Based on the record before me, I find the weight of the evidence supports petitioner’s contention that his opposition to immunization stems from religious beliefs. Respondent’s argument that petitioner’s objection to immunization is not based on Jewish law or tradition is of no merit. As stated above, it is not necessary for a person to be a member of an organized religion which opposes immunization to claim the exemption. Contrary to respondent’s assertion, there is nothing in the record which establishes that petitioner’s objection to immunization is based solely on philosophical, scientific, medical or personal preference. Petitioner’s beliefs and his objection to immunization appear to be principally based upon his interpretation of Biblical passages and concepts and practices found in the Jewish faith and are accordingly religious in nature.

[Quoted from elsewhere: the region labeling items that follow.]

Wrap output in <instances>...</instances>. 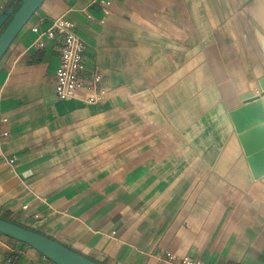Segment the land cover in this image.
<instances>
[{"label":"crops","instance_id":"obj_1","mask_svg":"<svg viewBox=\"0 0 264 264\" xmlns=\"http://www.w3.org/2000/svg\"><path fill=\"white\" fill-rule=\"evenodd\" d=\"M105 1L46 0L0 62V217L101 264H264V177L230 117L260 92L264 0ZM59 17L106 100L57 97L32 29ZM0 264L55 263L0 234Z\"/></svg>","mask_w":264,"mask_h":264},{"label":"water","instance_id":"obj_2","mask_svg":"<svg viewBox=\"0 0 264 264\" xmlns=\"http://www.w3.org/2000/svg\"><path fill=\"white\" fill-rule=\"evenodd\" d=\"M46 0H19L0 17V62L16 38ZM260 92L241 96L243 105L230 112L236 133L254 179L264 177V75ZM0 234L35 249L55 264H101L38 231L0 217Z\"/></svg>","mask_w":264,"mask_h":264},{"label":"built area","instance_id":"obj_3","mask_svg":"<svg viewBox=\"0 0 264 264\" xmlns=\"http://www.w3.org/2000/svg\"><path fill=\"white\" fill-rule=\"evenodd\" d=\"M99 4L108 7L111 2L99 0ZM104 11L106 15H109L108 8H105ZM89 17L91 18V16ZM32 30L37 35L34 41L36 49L44 48L46 39L57 42L59 66L56 73V95L60 100L77 97L82 88L93 91L94 95L87 100L90 104L98 103L108 98L110 91L100 88L105 75L104 71L94 69L90 76H84L88 67L86 61L87 45L68 19L59 17L53 20L44 30L40 29L39 26L33 27ZM170 260L171 262H175L177 258L170 256ZM179 264L203 263L186 257L180 259Z\"/></svg>","mask_w":264,"mask_h":264},{"label":"trees","instance_id":"obj_4","mask_svg":"<svg viewBox=\"0 0 264 264\" xmlns=\"http://www.w3.org/2000/svg\"><path fill=\"white\" fill-rule=\"evenodd\" d=\"M10 7H18V2H16V0H14L13 3H12V5Z\"/></svg>","mask_w":264,"mask_h":264},{"label":"rangeland","instance_id":"obj_5","mask_svg":"<svg viewBox=\"0 0 264 264\" xmlns=\"http://www.w3.org/2000/svg\"><path fill=\"white\" fill-rule=\"evenodd\" d=\"M263 70H264V68H263ZM264 72V71H263ZM255 83V82H254Z\"/></svg>","mask_w":264,"mask_h":264}]
</instances>
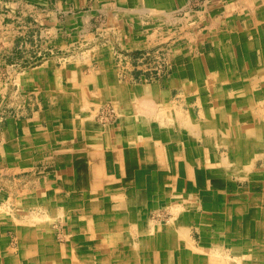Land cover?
<instances>
[{"label": "crops", "instance_id": "obj_1", "mask_svg": "<svg viewBox=\"0 0 264 264\" xmlns=\"http://www.w3.org/2000/svg\"><path fill=\"white\" fill-rule=\"evenodd\" d=\"M7 1L0 0V12ZM9 1L12 7L22 4L25 8L30 2L51 3ZM86 1H66V7L72 8L69 13L74 10V15L67 16L70 23L87 16L88 12L76 11ZM96 1L101 5L98 10L120 22L121 28L131 27L132 20L143 26L147 14L155 15L161 24V16L169 15L170 7L185 3ZM220 1L208 0L196 11H215L214 23L207 28L214 29L212 41L217 49L207 48L201 58H186L183 70L177 69L170 78L173 85L196 95L195 104L190 98L187 102L190 108L172 99L157 82L121 80L109 64L85 72L46 61L17 76L23 89L36 92L40 106L30 117H11L0 127V162L14 164L15 169L34 165L39 174L48 173L40 185L47 189L46 195L39 194V189L21 190L18 202L45 204L41 214H49L58 223L45 228L50 242L53 239L72 252L76 245L82 254L80 264H183L185 257L192 260L190 264L252 260L264 264V170L256 168L258 158L264 164V0L258 4L226 0L228 4L222 2L223 7L215 10ZM216 20L221 21L215 24ZM78 27H69L64 44L75 38V32L86 30L85 25ZM250 28H254L251 39L246 37ZM220 29L224 37L217 36ZM138 38L141 43L149 40L151 32L140 29ZM203 61L208 62V73ZM4 95L0 84V103ZM110 99L121 114L116 112L114 120L103 125L95 106ZM221 143L226 154L220 153ZM212 145L217 150L210 154L218 156V165H208L205 158ZM233 172L242 180L249 178V190H230L228 203L219 195L221 212L208 201L210 191L201 187V179L221 183ZM182 185L187 190L180 189ZM158 204L163 212L173 206L176 213L181 210L177 227L153 229L152 213L159 212L153 210ZM193 218L203 239L199 245L192 232ZM58 227L64 233L62 240ZM216 227L220 232L213 231ZM253 243L257 249H250ZM250 251L263 255L249 260ZM202 252L212 255L203 259ZM66 260L74 264L71 257Z\"/></svg>", "mask_w": 264, "mask_h": 264}, {"label": "rangeland", "instance_id": "obj_2", "mask_svg": "<svg viewBox=\"0 0 264 264\" xmlns=\"http://www.w3.org/2000/svg\"><path fill=\"white\" fill-rule=\"evenodd\" d=\"M66 1L50 0V4L30 2L29 8H25L22 4L12 7L9 0L7 1L8 5L4 4V9L0 12V84L5 95L0 103V106L2 104V108L0 107V127L6 125L11 117H30L39 109L40 102L36 92L23 89L17 81V76L20 77L24 69L42 66L46 61H54L59 68L73 65V67L81 68L85 72L88 69L98 70L104 64L106 67L109 64L108 67L113 68L123 81L136 84L143 81L157 82L163 90L170 94L172 99H177L178 102L182 101L185 108H190L187 103L189 98L193 104L196 103L197 98L194 93L186 92L182 85H173L170 78L175 75L177 69L183 70L182 67L186 58L192 56L201 58L207 48L210 50L217 49L216 44L212 41L215 37L214 29L207 28L209 23H214L211 16L216 15L215 11L196 13L208 0H185V3L173 5L170 7L169 15L161 16V24L159 19H155V15L147 14L143 26L140 24L137 26V22L132 20L130 21L131 27L126 24L122 28L119 25L120 22L115 19L111 20L108 14H102V11L98 10L101 5L100 3L97 4L96 0H88L86 4L76 10L78 13L81 11L88 12L85 18L84 15H81V20L70 23L67 16L72 14L74 10L69 13L72 8L66 7ZM222 2L223 5L225 2L228 4L226 0H222L213 8L219 11L218 5L223 7ZM257 2L258 0L251 1L254 4H258ZM119 21L127 23L124 19H119ZM220 21L216 20L215 24L220 23ZM83 25L86 26V30L75 32L76 35L72 34L75 38H70L69 43L64 44L69 27L75 28ZM251 25L256 27L253 22ZM78 28L80 29V27ZM140 29L141 31L142 29L145 30L147 34L151 32V38L143 40L142 43L138 42L139 38L136 39V35ZM250 29H246L249 33V35L246 34V37L249 39L254 36L252 31L254 28ZM223 32L224 30L220 29L217 36L224 37ZM142 39L140 37V40ZM203 40L208 44H203L201 42ZM218 47L221 46L218 45ZM202 67L204 73H208L210 70L207 61H203ZM112 103L114 102L110 99L104 101L98 108H96L97 105L95 106L96 117L101 121L103 120L102 123H109L114 120L115 116L113 118L109 116L113 107ZM199 106L196 105L197 109ZM212 146L207 148L206 152L204 151L205 158L208 165L214 162L218 165L221 163L218 156L210 154L217 150L214 145ZM219 147L223 150L226 146L221 143ZM220 153L226 154L227 150ZM256 161V168L263 171L262 158H258ZM14 166L11 163L4 166L0 162V207H2L0 209L8 207L7 209H12L11 211L19 218L29 216L33 219L32 214L42 215L40 213L45 211V207H43L46 206L45 204L19 203L18 196H20L21 190L26 189L30 193L39 189V194L44 195L43 193H45L46 195L47 189L40 188V185L44 179L47 180L45 177L48 173L39 174L34 165L27 169H24L25 167L15 169ZM225 179L221 183H214L210 177L201 179V187L210 191L208 201L217 204V209L221 212H223L222 206L217 203L219 195L223 194V201L228 203L232 201L231 195H226L230 190H234L235 187L247 189L250 186L249 178L242 180L241 176L234 172ZM262 179L264 182V178ZM179 188L187 190L185 185ZM262 202L259 201L261 205H263ZM203 203L208 202L203 200ZM210 203L209 205H212ZM158 207L159 204L155 205L153 210L160 211L161 208ZM152 215L158 217L157 214L152 213ZM193 220L195 223L192 224V232L199 245L203 239L201 232L195 229L196 218ZM53 223L58 224L56 220ZM0 231V238H3L5 230L0 228ZM213 231L220 232L217 227L213 228ZM9 232L11 231L9 230ZM13 236L11 232L12 243L15 239ZM77 238L78 241L82 239L81 236ZM234 239L236 240V238ZM12 246L17 248L14 244ZM206 247L211 248L209 243Z\"/></svg>", "mask_w": 264, "mask_h": 264}, {"label": "bare ground", "instance_id": "obj_3", "mask_svg": "<svg viewBox=\"0 0 264 264\" xmlns=\"http://www.w3.org/2000/svg\"><path fill=\"white\" fill-rule=\"evenodd\" d=\"M113 95L115 96V94ZM112 104L113 107L111 106L112 109L110 110L109 116L113 118L116 115V112L117 115L118 113L120 115L121 110L118 108V104ZM170 116L172 117V114H169V117ZM102 124L107 125L109 123ZM178 207L182 208L181 205H178ZM7 208L0 209V228L5 230L4 237L0 238V264H69L67 263L66 257H71L74 264H80V262L78 261L81 260L79 258L82 254L77 250L76 245H72V252L68 249L67 246H61L59 243H56L57 241L54 243L53 239L52 242H50L51 237L46 234L45 231V228H47L50 223H53V220L49 214H32L33 219L29 216L19 218L17 215H15V213L11 211L12 209L8 210ZM156 214L158 217H153L152 215V220L155 222H153L154 230L160 229L159 227H177V219L182 217L181 210L176 213L175 206H173L172 210L169 208L164 212L159 211ZM169 221L170 223H168ZM176 229L178 230V228ZM9 230L12 232V234L14 235L13 237L15 238L13 240V243L11 232H9ZM59 238L61 240L64 238V233H62L60 229ZM13 244L17 248H13ZM252 248L257 249L254 243L252 244V246H250V249ZM200 255L203 259H206L212 254L202 252V254ZM262 255L263 254L261 252L258 253L257 251H250V253L248 254V258L249 260H251L252 257L258 258ZM191 261L185 257L183 259V264H190L189 262ZM246 264L262 263H257L252 260L251 262H246Z\"/></svg>", "mask_w": 264, "mask_h": 264}]
</instances>
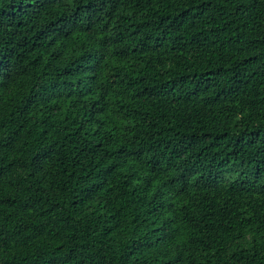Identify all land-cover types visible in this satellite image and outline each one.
Here are the masks:
<instances>
[{
  "label": "trees",
  "instance_id": "obj_1",
  "mask_svg": "<svg viewBox=\"0 0 264 264\" xmlns=\"http://www.w3.org/2000/svg\"><path fill=\"white\" fill-rule=\"evenodd\" d=\"M0 264H264V0H0Z\"/></svg>",
  "mask_w": 264,
  "mask_h": 264
}]
</instances>
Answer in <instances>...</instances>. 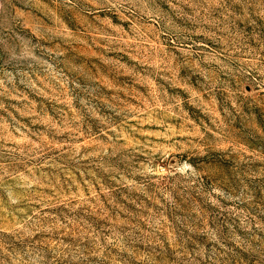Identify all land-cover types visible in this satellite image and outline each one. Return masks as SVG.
I'll return each mask as SVG.
<instances>
[{"label":"rangeland","instance_id":"1","mask_svg":"<svg viewBox=\"0 0 264 264\" xmlns=\"http://www.w3.org/2000/svg\"><path fill=\"white\" fill-rule=\"evenodd\" d=\"M0 264H264V0H0Z\"/></svg>","mask_w":264,"mask_h":264}]
</instances>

I further note that respondent does not argue that petitioner’s beliefs are not sincerely held.
THE APPEAL IS SUSTAINED.
IT IS ORDERED that respondent grant M.S. a religious exemption from the immunization requirements pursuant to Public Health Law §2164(9).
END OF FILE
 While Education Law §310 generally limits jurisdiction on appeal to matters involving public schools, that section and Public Health Law §2164(7)(b) provide for the Commissioner’s review of any immunization decision prohibiting a child from attending school, whether it be public, private, parochial or otherwise (seealso Public Health Law §2164[a]).